** BRANO SELEZIONATO **
※

D. Come la federazione tutela le istanze delle varie categorie rappresentate?
R. La nostra è una federazione molto attenta alle esigenze dei propri tesserati. Attraverso i nostri dipartimenti dialoghiamo con i vari ministeri interessati, mi riferisco alle problematiche dei trasporti dei cavalli, della salute etc. Proprio in questi mesi stiamo lavorando a stretto contatto con il ministero della Salute per le vicende che riguardano il trasporto dei cavalli e il famoso modello 4. Sono state cambiate le regole, nell’era della digitalizzazione, i nostri dipartimenti sono a lavoro per trovare le migliori soluzioni con le varie istituzioni e poi comunicare direttamente con i tesserati.

D. Firmato l’accordo con l’Istituto per il Credito sportivo e l’iniziativa «Top of the sport». Di cosa si tratta, nello specifico?
R. Si tratta di una nuova grande opportunità di sviluppo per gli sport equestri. La nostra è stata la prima federazione a stipulare l’accordo con l’ICS dopo la presentazione alla Giunta nazionale del CONI. Si tratta di un’iniziativa che garantisce, per i prossimi tre anni, a tutte le associazioni affiliate la possibilità di usufruire di finanziamenti denominati «mutui light» della durata massima di 7 anni per un credito erogato dalla banca dello sport da 10 mila a 60 mila euro. Tutti gli affiliati potranno fare richiesta attraverso una procedura istruttoria semplificata e con la sola garanzia nella misura dell’80 per cento concessa da parte del Fondo di garanzia, fondo dello Stato in gestione al Credito sportivo. L’Istituto del credito sportivo si è impegnato a garantire finanziamenti per un importo massimo di 3 milioni di euro anche per investimenti in centri federali, impianti di preparazione olimpica e attrezzature top. Credo sia un’opportunità volta alla crescita che il nostro mondo non può farsi sfuggire.

D. È prossima l’assemblea generale della FEI, Fédération Equestre Internationale. In che modo la Fise è considerata, e quali gli argomenti che porterete alla platea internazionale?

※

** DATI GREZZI **
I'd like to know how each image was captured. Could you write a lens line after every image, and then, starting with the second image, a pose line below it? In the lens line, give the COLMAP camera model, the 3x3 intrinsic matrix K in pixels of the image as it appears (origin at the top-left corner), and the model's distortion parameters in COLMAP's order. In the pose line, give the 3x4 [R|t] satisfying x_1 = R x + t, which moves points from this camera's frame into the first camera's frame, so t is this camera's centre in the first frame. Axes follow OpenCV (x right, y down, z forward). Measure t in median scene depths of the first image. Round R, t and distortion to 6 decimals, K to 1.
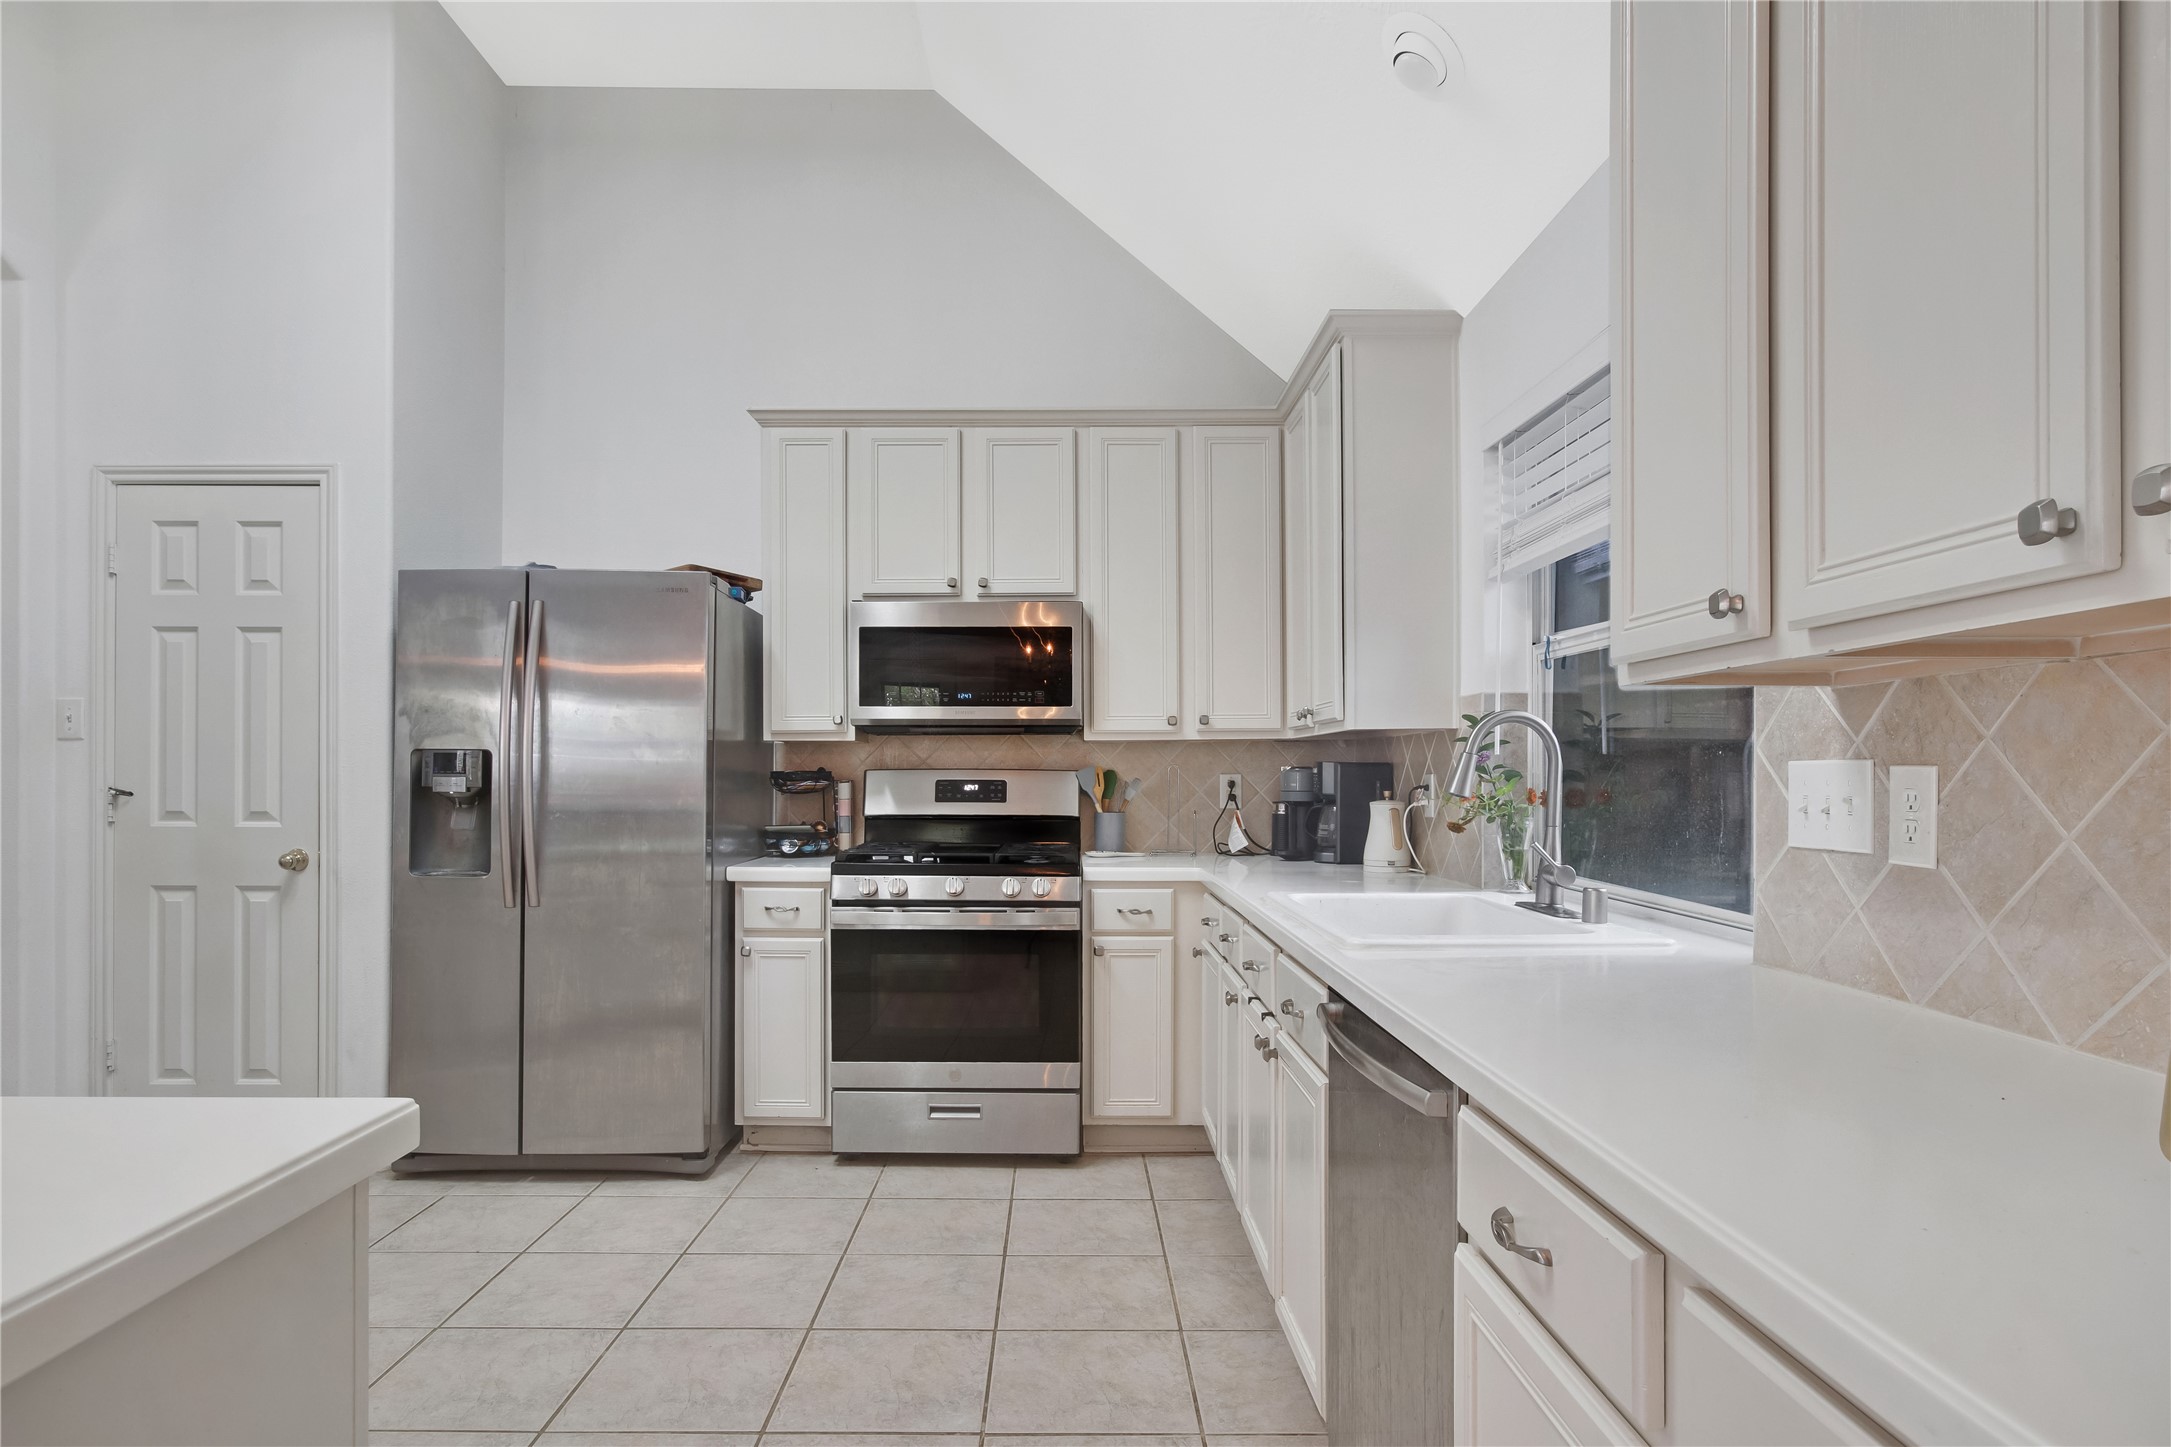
lens RADIAL K [[1176.1, 0, 1082.6], [0, 1176.1, 773.0], [0, 0, 1]] dist [-0.004232, -0.000691]
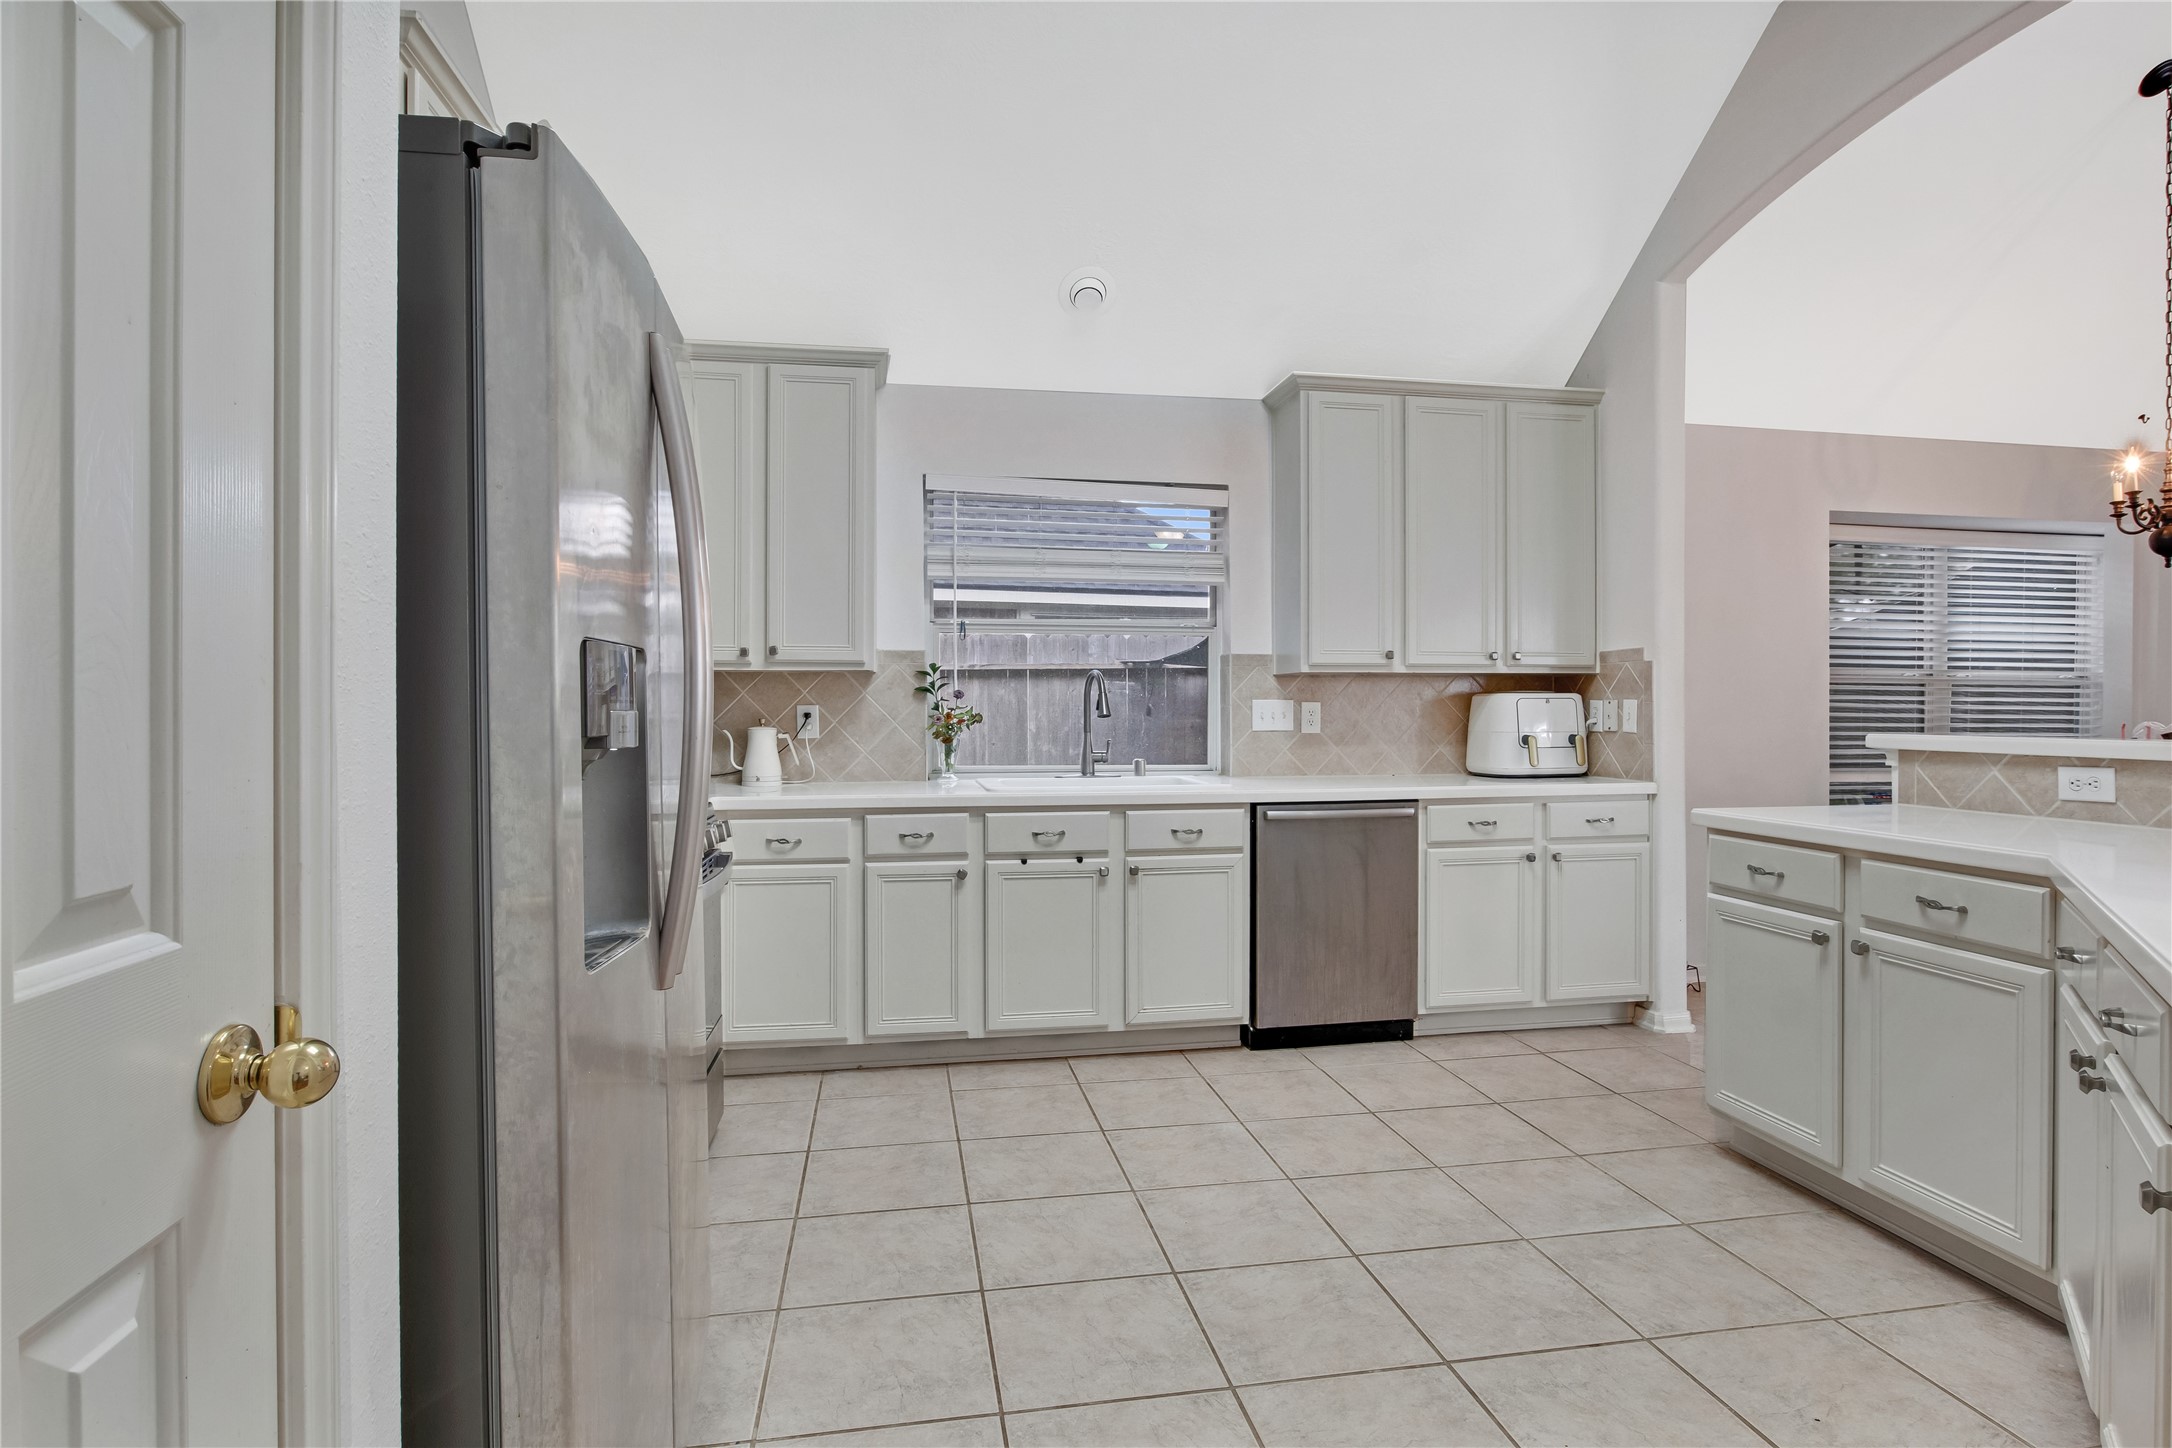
lens RADIAL K [[1078.0, 0, 1086.0], [0, 1078.0, 724.0], [0, 0, 1]] dist [0.000197, -0.000061]
pose [[-0.152908, -0.006002, 0.988222, -1.145438], [-0.000687, 0.999982, 0.005967, 0.020010], [-0.988240, 0.000234, -0.152910, 1.110289]]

※

Elenchi tutti gli investimenti che, secondo il brano selezionato, l'Istituto del credito sportivo si è impegnato a finanziare fino a un importo massimo di 3 milioni di euro.

- Centri federali
- Impianti di preparazione olimpica
- Attrezzature top